▶ [EXERCISE]: Establish how many lines in the material include the string "Швеции" and report it as a lone number.

━━ DATA TO USE ━━

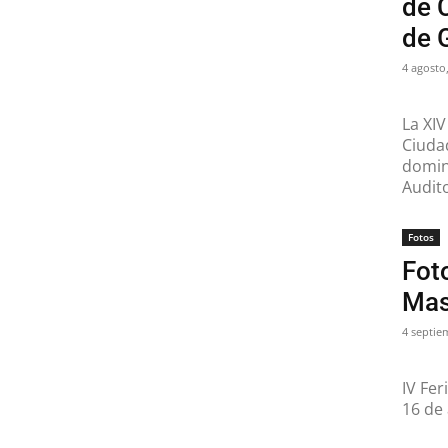
de 
de 
4 agosto
La XIV
Ciuda
doming
Audito
Fotos
Foto
Mas
4 septie
IV Fe
16 de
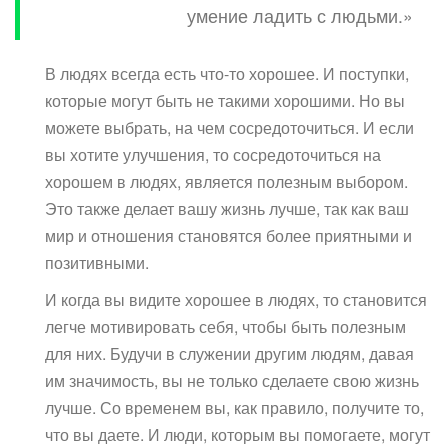
умение ладить с людьми.»
В людях всегда есть что-то хорошее. И поступки,
которые могут быть не такими хорошими. Но вы
можете выбрать, на чем сосредоточиться. И если
вы хотите улучшения, то сосредоточиться на
хорошем в людях, является полезным выбором.
Это также делает вашу жизнь лучше, так как ваш
мир и отношения становятся более приятными и
позитивными.
И когда вы видите хорошее в людях, то становится
легче мотивировать себя, чтобы быть полезным
для них. Будучи в служении другим людям, давая
им значимость, вы не только сделаете свою жизнь
лучше. Со временем вы, как правило, получите то,
что вы даете. И люди, которым вы помогаете, могут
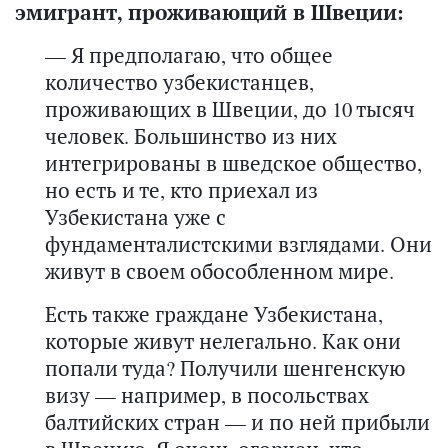
эмигрант, проживающий в Швеции:
— Я предполагаю, что общее
количество узбекистанцев,
проживающих в Швеции, до 10 тысяч
человек. Большинство из них
интегрированы в шведское общество,
но есть и те, кто приехал из
Узбекистана уже с
фундаменталистскими взглядами. Они
живут в своем обособленном мире.
Есть также граждане Узбекистана,
которые живут нелегально. Как они
попали туда? Получили шенгенскую
визу — например, в посольствах
балтийских стран — и по ней прибыли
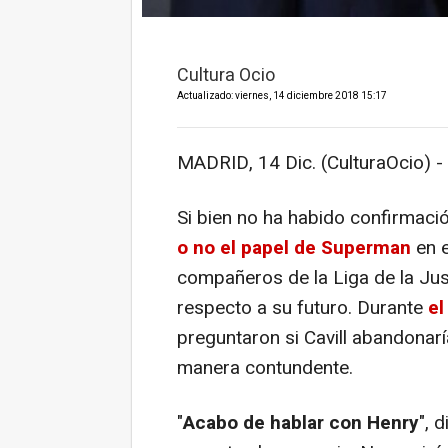
Cultura Ocio
Actualizado: viernes, 14 diciembre 2018 15:17
MADRID, 14 Dic. (CulturaOcio) -
Si bien no ha habido confirmació
o no el papel de Superman
en e
compañeros de la Liga de la Just
respecto a su futuro. Durante
el
preguntaron si Cavill abandonarí
manera contundente.
"
Acabo de hablar con Henry
",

━━━

▶ [REPLY]: 2